TASK STATEMENT: Could you set down the lines below, from the one containing "M840 888 916 815 929 794 952 707" through the final line, exactly as written?

RECORDS FOR THIS TASK:

□ □ □ □

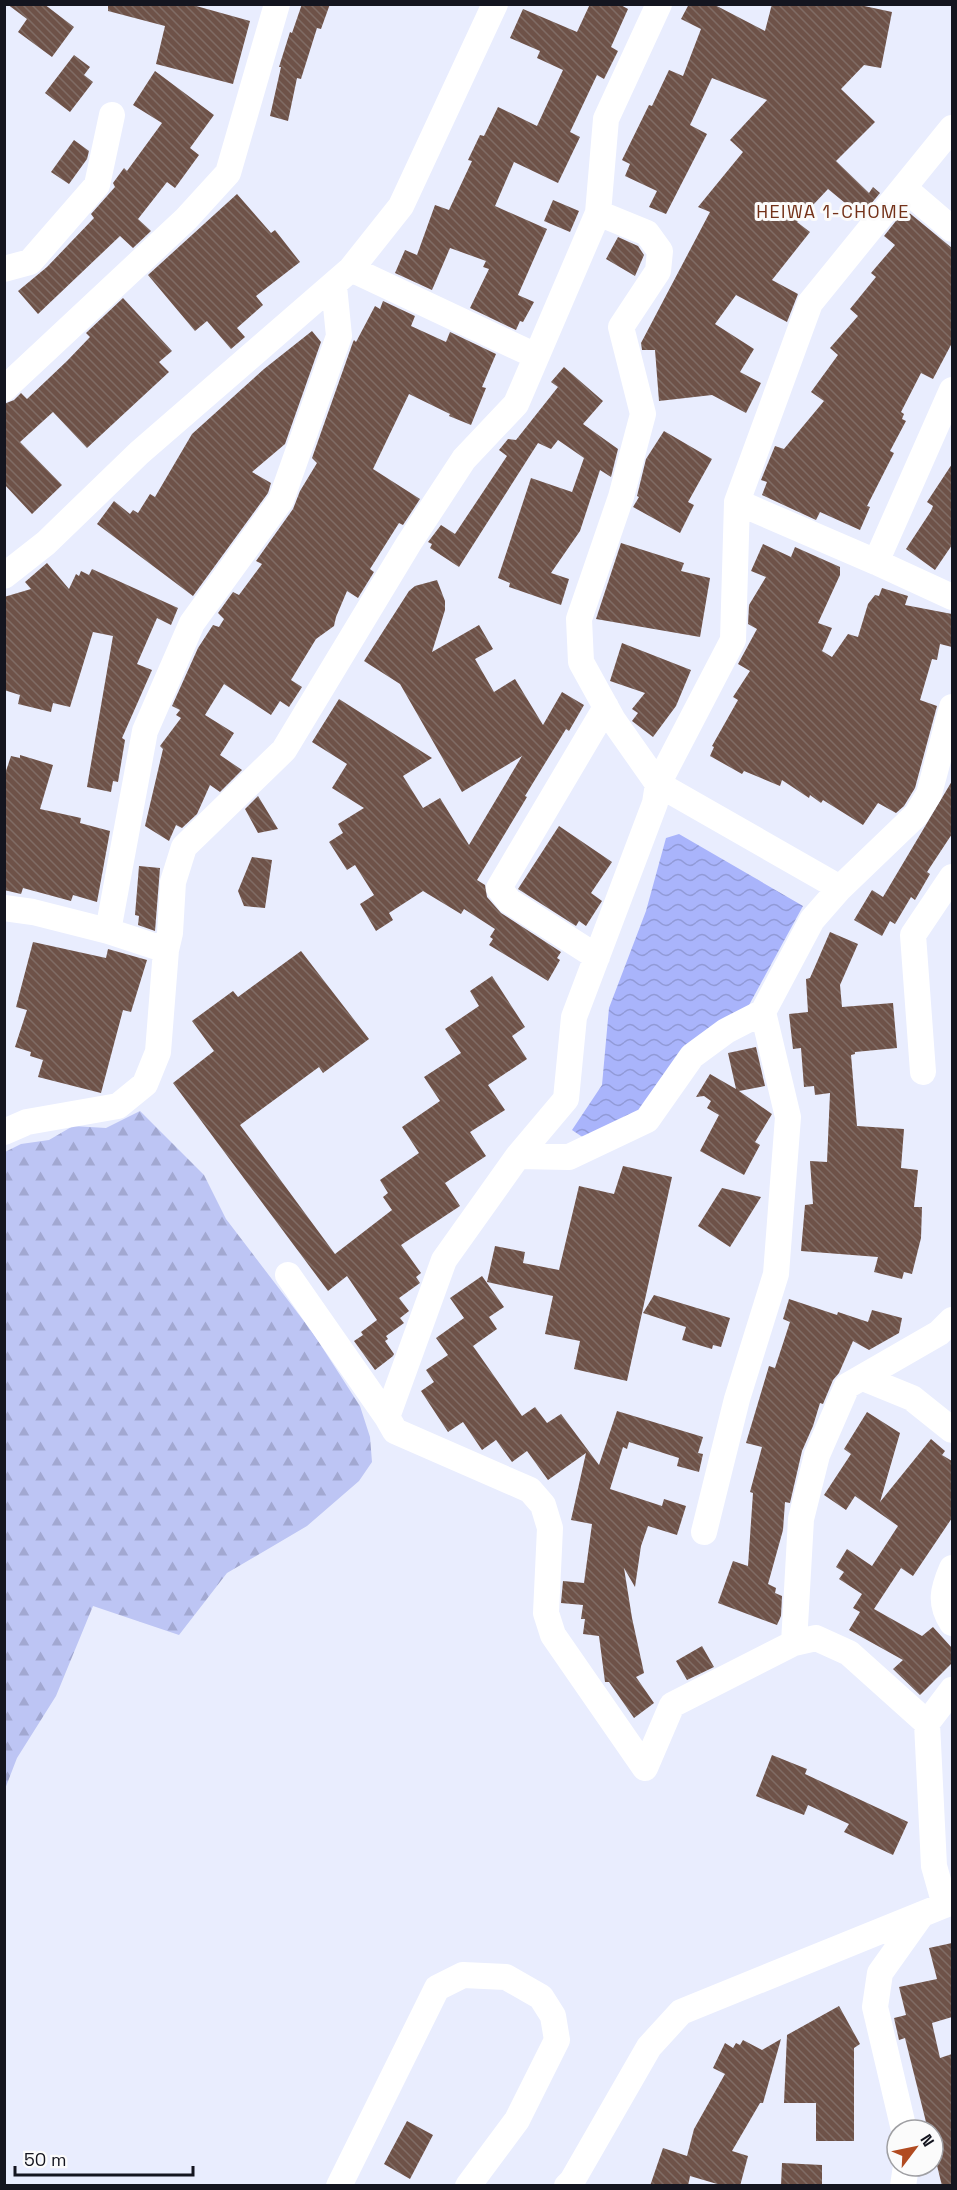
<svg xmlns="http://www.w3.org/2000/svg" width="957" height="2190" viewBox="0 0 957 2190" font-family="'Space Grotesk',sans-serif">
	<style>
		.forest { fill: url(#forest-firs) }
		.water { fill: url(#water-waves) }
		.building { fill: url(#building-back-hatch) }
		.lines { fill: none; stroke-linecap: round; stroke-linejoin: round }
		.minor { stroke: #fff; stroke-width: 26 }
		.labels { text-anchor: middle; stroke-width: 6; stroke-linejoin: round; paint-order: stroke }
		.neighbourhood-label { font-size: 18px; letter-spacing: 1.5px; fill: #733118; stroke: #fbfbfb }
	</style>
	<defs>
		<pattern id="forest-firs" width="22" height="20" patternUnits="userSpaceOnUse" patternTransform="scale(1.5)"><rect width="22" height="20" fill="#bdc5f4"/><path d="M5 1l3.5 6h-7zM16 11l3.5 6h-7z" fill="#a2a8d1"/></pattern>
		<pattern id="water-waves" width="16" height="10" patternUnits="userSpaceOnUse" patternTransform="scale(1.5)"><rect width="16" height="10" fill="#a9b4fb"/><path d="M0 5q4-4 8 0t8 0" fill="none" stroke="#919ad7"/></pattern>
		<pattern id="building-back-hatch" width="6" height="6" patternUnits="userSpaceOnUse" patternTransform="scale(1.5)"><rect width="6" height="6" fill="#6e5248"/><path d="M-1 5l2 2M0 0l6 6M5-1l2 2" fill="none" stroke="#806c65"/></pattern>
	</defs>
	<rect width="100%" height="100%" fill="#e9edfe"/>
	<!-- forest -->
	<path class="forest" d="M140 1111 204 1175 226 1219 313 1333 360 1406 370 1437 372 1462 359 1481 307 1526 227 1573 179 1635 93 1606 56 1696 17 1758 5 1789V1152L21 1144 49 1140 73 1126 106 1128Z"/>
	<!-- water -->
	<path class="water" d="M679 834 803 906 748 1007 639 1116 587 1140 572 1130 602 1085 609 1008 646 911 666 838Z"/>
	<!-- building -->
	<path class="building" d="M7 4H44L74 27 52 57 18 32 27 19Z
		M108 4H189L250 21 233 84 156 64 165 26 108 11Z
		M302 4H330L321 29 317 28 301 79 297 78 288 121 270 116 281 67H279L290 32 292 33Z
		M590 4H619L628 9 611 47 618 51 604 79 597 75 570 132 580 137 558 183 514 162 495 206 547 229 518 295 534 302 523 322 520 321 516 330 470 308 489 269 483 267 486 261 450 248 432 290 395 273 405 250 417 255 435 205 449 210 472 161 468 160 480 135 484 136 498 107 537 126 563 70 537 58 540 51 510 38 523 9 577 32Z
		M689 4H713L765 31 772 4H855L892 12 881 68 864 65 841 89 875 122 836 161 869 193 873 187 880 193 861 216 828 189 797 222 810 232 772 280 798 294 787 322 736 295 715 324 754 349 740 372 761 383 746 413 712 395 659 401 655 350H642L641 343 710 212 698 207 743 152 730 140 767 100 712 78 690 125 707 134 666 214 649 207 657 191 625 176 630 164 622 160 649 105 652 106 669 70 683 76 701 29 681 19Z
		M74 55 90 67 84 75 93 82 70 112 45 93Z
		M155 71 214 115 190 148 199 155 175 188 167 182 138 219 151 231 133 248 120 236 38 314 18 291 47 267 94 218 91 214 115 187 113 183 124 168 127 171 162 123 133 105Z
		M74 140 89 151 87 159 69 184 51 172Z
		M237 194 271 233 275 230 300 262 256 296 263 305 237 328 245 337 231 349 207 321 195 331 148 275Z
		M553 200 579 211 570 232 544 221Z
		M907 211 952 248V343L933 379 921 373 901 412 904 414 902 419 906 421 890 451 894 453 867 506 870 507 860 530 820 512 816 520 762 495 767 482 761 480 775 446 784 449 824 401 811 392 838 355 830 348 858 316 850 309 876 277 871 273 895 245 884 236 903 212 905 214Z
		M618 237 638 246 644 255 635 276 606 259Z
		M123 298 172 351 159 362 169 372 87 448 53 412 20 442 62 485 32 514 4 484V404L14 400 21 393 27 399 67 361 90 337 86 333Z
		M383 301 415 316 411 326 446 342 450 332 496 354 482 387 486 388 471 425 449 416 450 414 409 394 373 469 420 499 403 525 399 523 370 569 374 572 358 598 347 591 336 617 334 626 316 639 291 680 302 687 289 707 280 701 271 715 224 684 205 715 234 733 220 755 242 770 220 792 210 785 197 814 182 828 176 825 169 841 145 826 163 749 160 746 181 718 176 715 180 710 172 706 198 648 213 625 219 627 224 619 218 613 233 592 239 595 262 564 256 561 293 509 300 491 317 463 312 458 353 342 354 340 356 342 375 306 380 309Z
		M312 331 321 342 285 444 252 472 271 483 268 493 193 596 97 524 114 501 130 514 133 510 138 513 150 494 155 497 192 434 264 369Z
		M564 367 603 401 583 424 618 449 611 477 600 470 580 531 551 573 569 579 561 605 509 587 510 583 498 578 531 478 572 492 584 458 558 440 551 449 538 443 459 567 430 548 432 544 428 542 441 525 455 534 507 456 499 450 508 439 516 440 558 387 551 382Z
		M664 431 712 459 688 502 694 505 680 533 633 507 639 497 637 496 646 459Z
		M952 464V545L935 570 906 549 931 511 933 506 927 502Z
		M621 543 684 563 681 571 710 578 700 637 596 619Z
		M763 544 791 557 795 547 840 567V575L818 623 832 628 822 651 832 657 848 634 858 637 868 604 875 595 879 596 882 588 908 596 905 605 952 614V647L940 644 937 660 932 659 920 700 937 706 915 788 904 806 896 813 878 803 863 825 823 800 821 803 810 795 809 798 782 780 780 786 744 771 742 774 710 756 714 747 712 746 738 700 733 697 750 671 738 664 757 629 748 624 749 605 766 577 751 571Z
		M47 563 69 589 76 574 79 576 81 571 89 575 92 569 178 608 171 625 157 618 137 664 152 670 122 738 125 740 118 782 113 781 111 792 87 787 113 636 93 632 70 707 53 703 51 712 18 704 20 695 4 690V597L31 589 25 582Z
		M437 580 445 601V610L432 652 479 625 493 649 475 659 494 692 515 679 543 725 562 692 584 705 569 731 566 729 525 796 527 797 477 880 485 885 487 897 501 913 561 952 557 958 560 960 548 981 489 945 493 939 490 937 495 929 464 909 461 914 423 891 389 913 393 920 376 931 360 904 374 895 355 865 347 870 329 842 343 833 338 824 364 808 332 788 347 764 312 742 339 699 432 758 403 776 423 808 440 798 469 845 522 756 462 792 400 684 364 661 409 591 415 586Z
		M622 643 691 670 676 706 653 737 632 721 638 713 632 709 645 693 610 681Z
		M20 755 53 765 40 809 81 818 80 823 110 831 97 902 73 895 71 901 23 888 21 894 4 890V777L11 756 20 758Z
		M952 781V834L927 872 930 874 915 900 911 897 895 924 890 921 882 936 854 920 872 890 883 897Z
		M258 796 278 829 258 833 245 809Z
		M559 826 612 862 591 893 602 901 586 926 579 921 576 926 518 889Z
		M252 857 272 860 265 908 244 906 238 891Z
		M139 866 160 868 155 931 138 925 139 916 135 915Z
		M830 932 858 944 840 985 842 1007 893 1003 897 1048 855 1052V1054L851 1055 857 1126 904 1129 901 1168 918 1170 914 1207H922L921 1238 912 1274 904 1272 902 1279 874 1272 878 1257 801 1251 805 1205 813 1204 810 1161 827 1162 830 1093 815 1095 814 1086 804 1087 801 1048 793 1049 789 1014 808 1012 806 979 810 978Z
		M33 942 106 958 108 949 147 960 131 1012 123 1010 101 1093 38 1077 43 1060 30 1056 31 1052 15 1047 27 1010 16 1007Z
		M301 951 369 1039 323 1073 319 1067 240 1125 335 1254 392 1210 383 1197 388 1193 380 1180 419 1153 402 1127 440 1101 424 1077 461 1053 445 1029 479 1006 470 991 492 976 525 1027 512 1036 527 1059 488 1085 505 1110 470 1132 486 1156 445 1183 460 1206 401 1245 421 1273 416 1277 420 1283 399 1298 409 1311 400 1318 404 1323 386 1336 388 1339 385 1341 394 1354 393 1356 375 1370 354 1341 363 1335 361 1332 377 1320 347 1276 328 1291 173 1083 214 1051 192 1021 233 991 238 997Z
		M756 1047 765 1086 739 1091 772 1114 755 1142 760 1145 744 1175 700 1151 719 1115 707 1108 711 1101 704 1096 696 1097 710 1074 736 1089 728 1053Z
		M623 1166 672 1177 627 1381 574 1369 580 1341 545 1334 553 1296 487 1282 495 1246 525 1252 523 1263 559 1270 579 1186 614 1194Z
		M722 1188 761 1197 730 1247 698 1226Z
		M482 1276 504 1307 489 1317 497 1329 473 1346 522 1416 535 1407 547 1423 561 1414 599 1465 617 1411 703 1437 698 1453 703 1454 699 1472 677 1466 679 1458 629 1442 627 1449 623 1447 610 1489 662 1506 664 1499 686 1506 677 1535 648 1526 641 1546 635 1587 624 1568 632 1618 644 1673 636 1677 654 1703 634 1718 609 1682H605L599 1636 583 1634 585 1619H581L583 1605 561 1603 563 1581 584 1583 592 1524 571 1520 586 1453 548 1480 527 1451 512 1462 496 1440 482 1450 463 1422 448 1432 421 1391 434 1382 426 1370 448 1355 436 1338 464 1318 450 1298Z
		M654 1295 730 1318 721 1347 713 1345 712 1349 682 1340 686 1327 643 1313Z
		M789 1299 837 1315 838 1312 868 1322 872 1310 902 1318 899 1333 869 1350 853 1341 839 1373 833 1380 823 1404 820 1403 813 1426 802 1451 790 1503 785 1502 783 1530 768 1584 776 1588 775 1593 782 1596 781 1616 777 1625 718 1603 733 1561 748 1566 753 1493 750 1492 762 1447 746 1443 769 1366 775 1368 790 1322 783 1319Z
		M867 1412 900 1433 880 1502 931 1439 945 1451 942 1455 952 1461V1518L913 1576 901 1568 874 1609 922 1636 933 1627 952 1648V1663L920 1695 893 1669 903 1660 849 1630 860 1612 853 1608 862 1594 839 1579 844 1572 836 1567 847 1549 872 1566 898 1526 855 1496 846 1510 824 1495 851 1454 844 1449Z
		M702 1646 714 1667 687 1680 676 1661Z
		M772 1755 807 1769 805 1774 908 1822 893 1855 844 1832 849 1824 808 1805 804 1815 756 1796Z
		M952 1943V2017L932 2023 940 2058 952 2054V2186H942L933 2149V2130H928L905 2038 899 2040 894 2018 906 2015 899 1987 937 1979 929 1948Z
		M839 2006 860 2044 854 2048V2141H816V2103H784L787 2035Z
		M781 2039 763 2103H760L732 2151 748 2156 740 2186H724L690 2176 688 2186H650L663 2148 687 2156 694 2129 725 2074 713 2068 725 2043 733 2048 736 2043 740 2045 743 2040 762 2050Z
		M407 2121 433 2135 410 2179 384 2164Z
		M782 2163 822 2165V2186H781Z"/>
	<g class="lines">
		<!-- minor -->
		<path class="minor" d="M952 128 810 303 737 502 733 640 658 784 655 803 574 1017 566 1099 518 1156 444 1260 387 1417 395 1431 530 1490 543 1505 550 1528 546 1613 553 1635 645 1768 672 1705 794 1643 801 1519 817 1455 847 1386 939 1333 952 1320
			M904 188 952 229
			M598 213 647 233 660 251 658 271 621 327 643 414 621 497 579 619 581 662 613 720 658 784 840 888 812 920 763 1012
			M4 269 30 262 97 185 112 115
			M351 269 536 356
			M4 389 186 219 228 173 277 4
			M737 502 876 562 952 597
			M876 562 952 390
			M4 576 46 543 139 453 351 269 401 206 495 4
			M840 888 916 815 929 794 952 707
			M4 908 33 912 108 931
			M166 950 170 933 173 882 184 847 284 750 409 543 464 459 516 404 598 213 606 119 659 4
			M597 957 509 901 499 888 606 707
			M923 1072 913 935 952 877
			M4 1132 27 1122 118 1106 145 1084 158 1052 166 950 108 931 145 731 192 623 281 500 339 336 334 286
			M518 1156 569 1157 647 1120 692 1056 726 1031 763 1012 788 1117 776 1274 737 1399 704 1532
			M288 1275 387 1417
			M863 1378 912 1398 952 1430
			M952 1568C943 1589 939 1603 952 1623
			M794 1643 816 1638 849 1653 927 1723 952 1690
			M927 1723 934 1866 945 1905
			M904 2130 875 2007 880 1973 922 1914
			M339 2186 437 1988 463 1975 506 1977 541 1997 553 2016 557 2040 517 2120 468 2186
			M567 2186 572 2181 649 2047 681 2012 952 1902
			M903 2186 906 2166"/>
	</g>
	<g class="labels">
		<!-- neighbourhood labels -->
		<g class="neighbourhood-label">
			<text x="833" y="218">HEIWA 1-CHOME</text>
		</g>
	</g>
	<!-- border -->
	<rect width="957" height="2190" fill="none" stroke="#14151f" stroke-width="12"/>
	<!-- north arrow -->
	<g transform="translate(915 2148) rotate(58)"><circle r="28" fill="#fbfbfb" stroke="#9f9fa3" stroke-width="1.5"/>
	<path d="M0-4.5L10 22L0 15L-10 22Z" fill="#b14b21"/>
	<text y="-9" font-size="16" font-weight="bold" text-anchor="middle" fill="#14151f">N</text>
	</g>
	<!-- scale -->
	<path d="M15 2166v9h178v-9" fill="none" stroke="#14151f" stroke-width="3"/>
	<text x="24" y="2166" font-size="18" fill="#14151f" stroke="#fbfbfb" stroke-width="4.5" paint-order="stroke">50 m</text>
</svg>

□ □ □ □

EXPECTED ANSWER:
			M840 888 916 815 929 794 952 707
			M4 908 33 912 108 931
			M166 950 170 933 173 882 184 847 284 750 409 543 464 459 516 404 598 213 606 119 659 4
			M597 957 509 901 499 888 606 707
			M923 1072 913 935 952 877
			M4 1132 27 1122 118 1106 145 1084 158 1052 166 950 108 931 145 731 192 623 281 500 339 336 334 286
			M518 1156 569 1157 647 1120 692 1056 726 1031 763 1012 788 1117 776 1274 737 1399 704 1532
			M288 1275 387 1417
			M863 1378 912 1398 952 1430
			M952 1568C943 1589 939 1603 952 1623
			M794 1643 816 1638 849 1653 927 1723 952 1690
			M927 1723 934 1866 945 1905
			M904 2130 875 2007 880 1973 922 1914
			M339 2186 437 1988 463 1975 506 1977 541 1997 553 2016 557 2040 517 2120 468 2186
			M567 2186 572 2181 649 2047 681 2012 952 1902
			M903 2186 906 2166"/>
	</g>
	<g class="labels">
		<!-- neighbourhood labels -->
		<g class="neighbourhood-label">
			<text x="833" y="218">HEIWA 1-CHOME</text>
		</g>
	</g>
	<!-- border -->
	<rect width="957" height="2190" fill="none" stroke="#14151f" stroke-width="12"/>
	<!-- north arrow -->
	<g transform="translate(915 2148) rotate(58)"><circle r="28" fill="#fbfbfb" stroke="#9f9fa3" stroke-width="1.5"/>
	<path d="M0-4.5L10 22L0 15L-10 22Z" fill="#b14b21"/>
	<text y="-9" font-size="16" font-weight="bold" text-anchor="middle" fill="#14151f">N</text>
	</g>
	<!-- scale -->
	<path d="M15 2166v9h178v-9" fill="none" stroke="#14151f" stroke-width="3"/>
	<text x="24" y="2166" font-size="18" fill="#14151f" stroke="#fbfbfb" stroke-width="4.5" paint-order="stroke">50 m</text>
</svg>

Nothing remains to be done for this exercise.